Thomas Allen Harris' "E Minh Cara/That's my Face," in the documentary program, is another labor of love -- an autobiographical doc about a quest for spiritual roots, shot on Super-8. Weaving old films of his grandfather's with recent footage, Harris tells the story of his childhood years in Tanzania, his family history in relation to Africa, and his quest later in life to find spiritual guidance. Harris started in traditional documentary (he was at WNET for six years) but felt constrained by the form, so he moved towards the art world (he was a fellow at the Whitney Independent Study Program and has had work exhibited in galleries). This combination is evident in the film.
"I wanted to leave enough space so people can experience rather than just watch," Harris explains.
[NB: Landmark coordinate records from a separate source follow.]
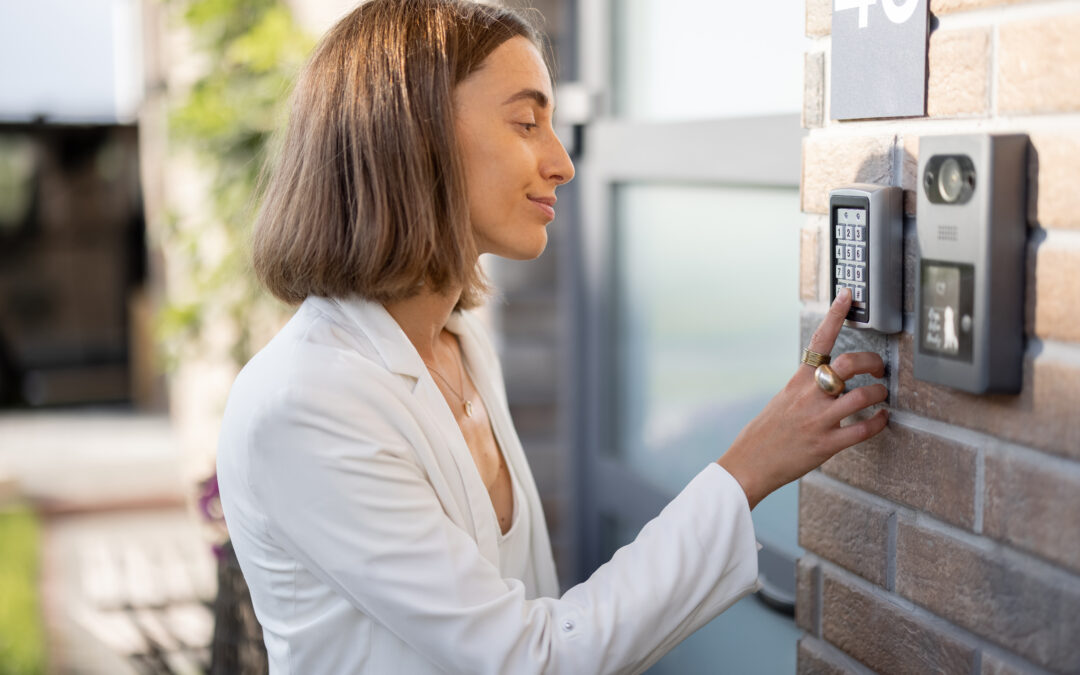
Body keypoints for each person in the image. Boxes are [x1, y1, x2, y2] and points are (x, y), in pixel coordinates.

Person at [215, 1, 890, 673]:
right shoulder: (306, 404)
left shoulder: (458, 346)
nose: (562, 163)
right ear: (413, 137)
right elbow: (530, 657)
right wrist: (748, 468)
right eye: (526, 123)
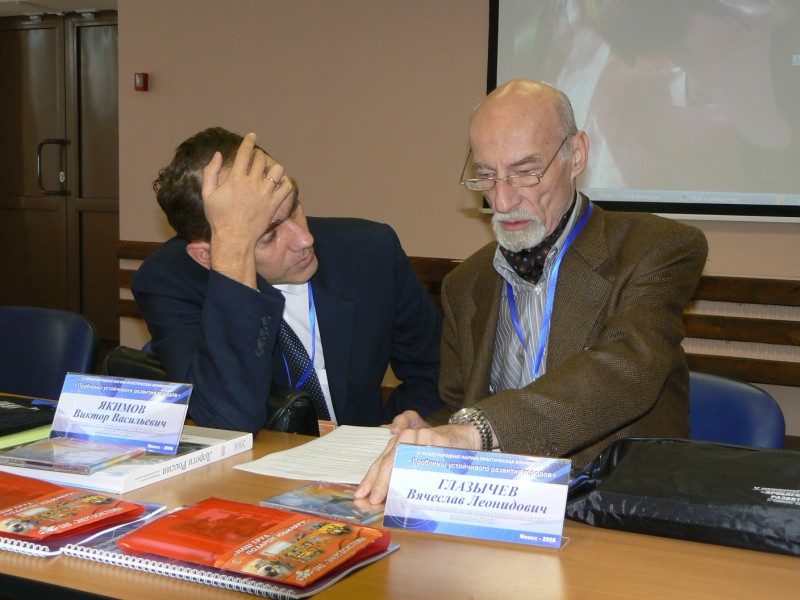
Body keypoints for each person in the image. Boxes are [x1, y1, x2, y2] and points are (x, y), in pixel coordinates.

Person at [356, 79, 708, 503]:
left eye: (525, 173)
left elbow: (625, 370)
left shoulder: (655, 249)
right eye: (487, 176)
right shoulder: (467, 283)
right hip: (498, 503)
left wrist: (477, 430)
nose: (503, 201)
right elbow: (459, 406)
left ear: (576, 155)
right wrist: (430, 429)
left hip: (619, 503)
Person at [132, 127, 442, 433]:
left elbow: (436, 372)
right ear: (207, 256)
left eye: (294, 208)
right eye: (268, 235)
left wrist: (389, 433)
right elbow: (229, 418)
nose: (305, 240)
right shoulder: (169, 281)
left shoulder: (370, 250)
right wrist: (233, 264)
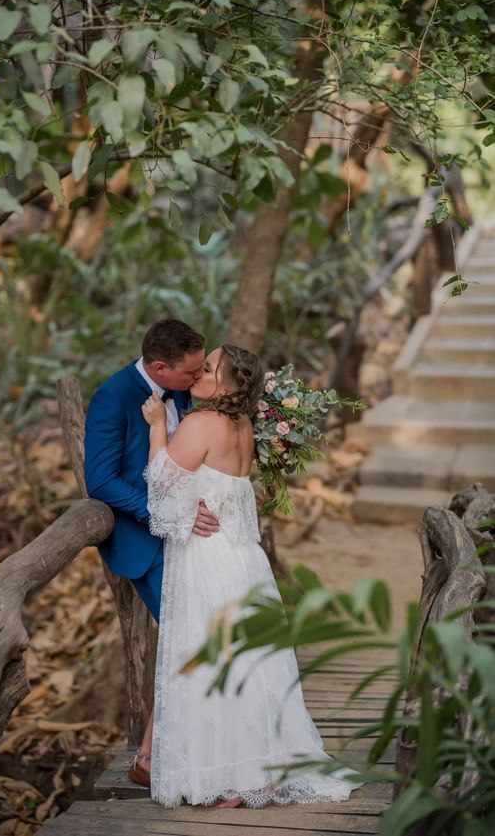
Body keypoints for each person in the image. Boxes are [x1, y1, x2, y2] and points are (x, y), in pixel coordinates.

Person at [141, 344, 359, 809]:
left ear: (228, 385)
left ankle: (239, 777)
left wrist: (158, 427)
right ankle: (258, 772)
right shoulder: (243, 427)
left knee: (214, 662)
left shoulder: (200, 423)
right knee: (247, 665)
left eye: (210, 367)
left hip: (208, 557)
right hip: (243, 559)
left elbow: (160, 489)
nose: (200, 370)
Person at [84, 319, 220, 787]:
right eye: (191, 373)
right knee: (194, 639)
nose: (198, 379)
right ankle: (163, 756)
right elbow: (100, 481)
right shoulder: (112, 397)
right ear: (160, 368)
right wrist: (166, 514)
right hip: (146, 541)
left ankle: (155, 755)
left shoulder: (181, 389)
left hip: (192, 539)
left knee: (201, 637)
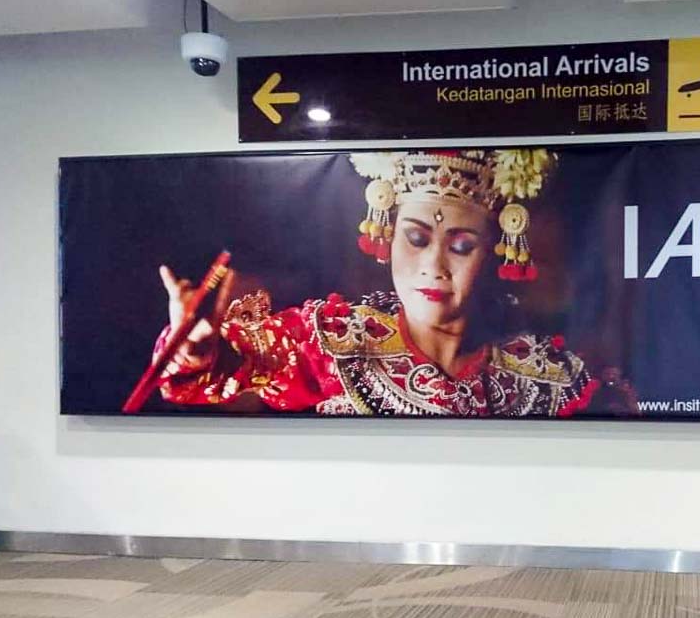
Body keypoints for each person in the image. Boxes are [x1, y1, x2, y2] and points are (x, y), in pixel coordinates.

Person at [154, 148, 605, 417]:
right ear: (386, 239)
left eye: (462, 246)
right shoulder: (331, 340)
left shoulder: (548, 376)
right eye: (415, 238)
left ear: (496, 254)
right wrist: (196, 348)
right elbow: (227, 370)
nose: (434, 265)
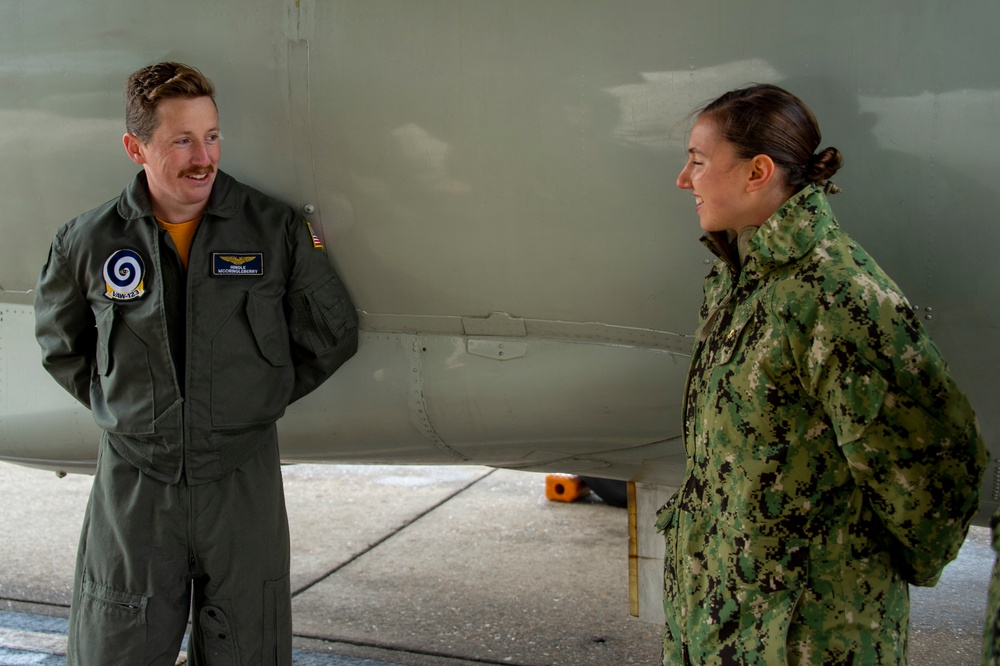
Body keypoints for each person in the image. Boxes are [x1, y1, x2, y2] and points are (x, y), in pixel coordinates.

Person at [34, 62, 358, 665]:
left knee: (247, 646)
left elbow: (331, 336)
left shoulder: (276, 229)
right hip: (135, 483)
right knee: (116, 642)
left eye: (211, 136)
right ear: (137, 147)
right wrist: (133, 410)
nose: (203, 157)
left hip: (240, 477)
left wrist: (253, 400)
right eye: (181, 140)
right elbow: (62, 345)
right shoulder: (86, 242)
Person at [657, 83, 986, 664]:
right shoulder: (742, 277)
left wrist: (852, 579)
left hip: (812, 639)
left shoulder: (835, 294)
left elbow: (936, 470)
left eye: (699, 162)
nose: (684, 180)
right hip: (726, 629)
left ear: (757, 171)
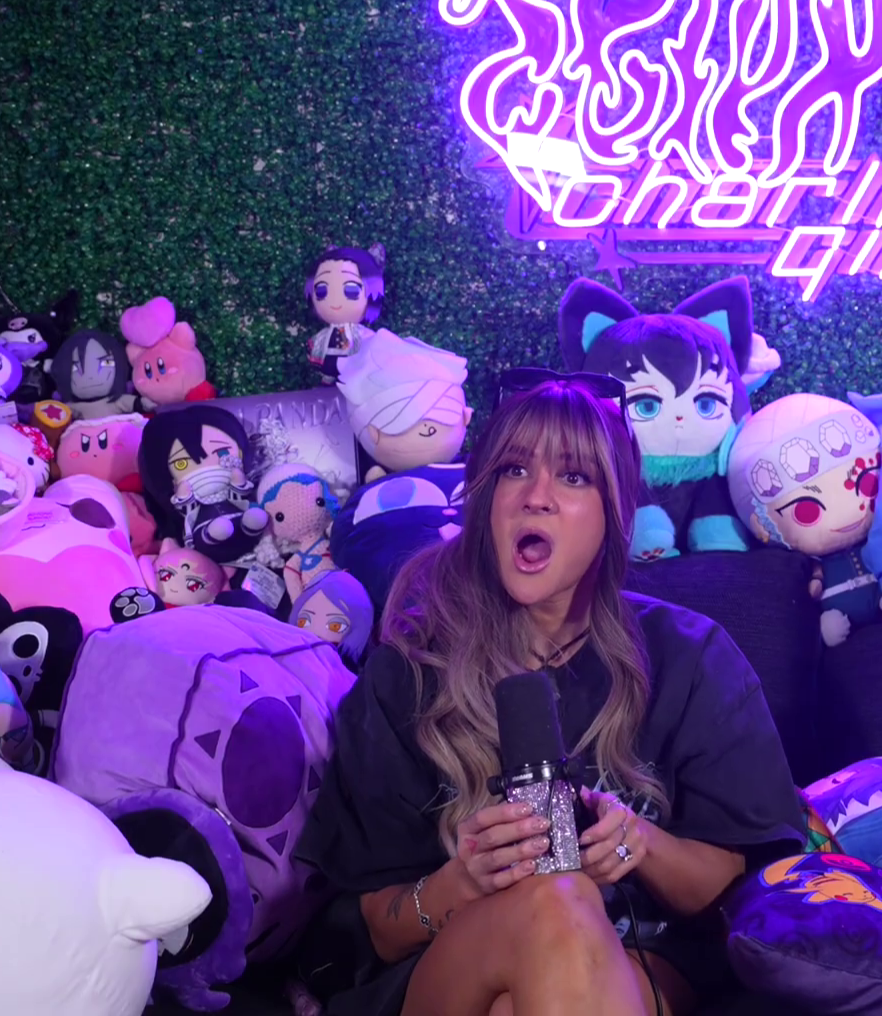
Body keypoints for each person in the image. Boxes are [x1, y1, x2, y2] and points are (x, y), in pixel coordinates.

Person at [297, 372, 806, 1016]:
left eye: (573, 477)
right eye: (513, 470)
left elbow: (740, 891)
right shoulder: (411, 671)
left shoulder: (690, 656)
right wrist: (462, 882)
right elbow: (377, 928)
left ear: (614, 512)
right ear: (485, 500)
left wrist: (641, 845)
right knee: (555, 905)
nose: (535, 497)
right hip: (453, 968)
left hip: (638, 966)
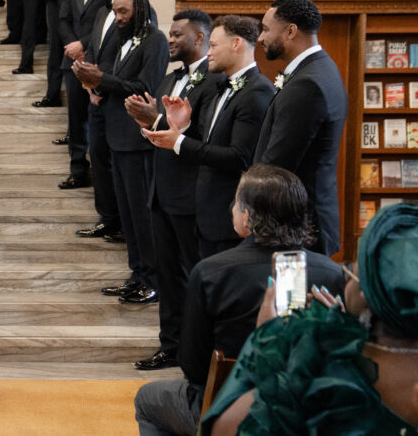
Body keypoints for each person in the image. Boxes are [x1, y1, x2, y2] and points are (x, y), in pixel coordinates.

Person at [134, 164, 344, 436]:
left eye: (235, 202)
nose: (231, 207)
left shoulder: (210, 273)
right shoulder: (332, 273)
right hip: (309, 411)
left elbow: (193, 367)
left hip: (228, 405)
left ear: (247, 217)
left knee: (147, 399)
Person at [204, 202, 418, 435]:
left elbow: (224, 428)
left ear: (368, 293)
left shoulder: (327, 378)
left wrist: (269, 341)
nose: (346, 276)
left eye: (351, 270)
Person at [124, 9, 222, 370]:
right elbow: (158, 130)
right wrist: (144, 120)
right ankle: (170, 345)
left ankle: (198, 351)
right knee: (167, 275)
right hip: (161, 190)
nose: (170, 39)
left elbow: (204, 136)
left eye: (178, 34)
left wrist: (157, 120)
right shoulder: (167, 80)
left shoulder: (213, 83)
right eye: (169, 33)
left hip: (191, 193)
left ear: (200, 38)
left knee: (193, 275)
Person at [146, 15, 275, 259]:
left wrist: (178, 142)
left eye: (214, 46)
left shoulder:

The power of the film lies less in the content of the narration than in the visual stories it has to tell. Harris isn't coy about the commercial potential of having a film at Sundance, and he hopes that this film will open the door for a feature deal: he's currently working on "a Super 8 narrative sex comedy."
What these filmmakers share is a confidence in the intelligence of their audiences. Sherman Alexie, writer of 1998 Sundance selection "Smoke Signals," believes that the studios lack this quality, and therefore make it impossible for innovative and political work to be told. He describes "The Business of Fancydancing" as "a direct result of trying to make a movie within the studio system." The film isn't experimental in a strict sense: combining documentary-style footage, dream sequences, and more conventional narrative, the film defies generic categorization. Alexie is primarily a writer, not a visual artist, and this background informs his approach (eight poems are read aloud, in their entirety in the film). Alexie is confident that there's an audience for his film -- just not one that the studios know how to pursue. "If my movie doesn't piss off or alienate or bore more people than it pleases," he says, "than I don't think I've done my job."
Perhaps the best known of the artists turned filmmakers at the festival is Lynn Hershman Leeson. "Teknolust," which had it's world premiere on Monday at midnight, explores the comic and tragic potential of cloning and may be one of the strangest films in the festival. Starring Tilda Swinton in four roles, the film is made possible by video-compositing (a scene in which Swinton's three characters dance with each other is particularly impressive), and is filled with tiny metaphors and striking visual details. Leeson moved to film from video art to reach a wider audience -- "I like being heard, and it drives me crazy when I'm not."
Leeson's film ultimately remains an artist's vision, and like many of this year's more innovative features, this should be reason enough for it to find an audience.
[Liz Mermin is a documentary filmmaker and editor in New York.]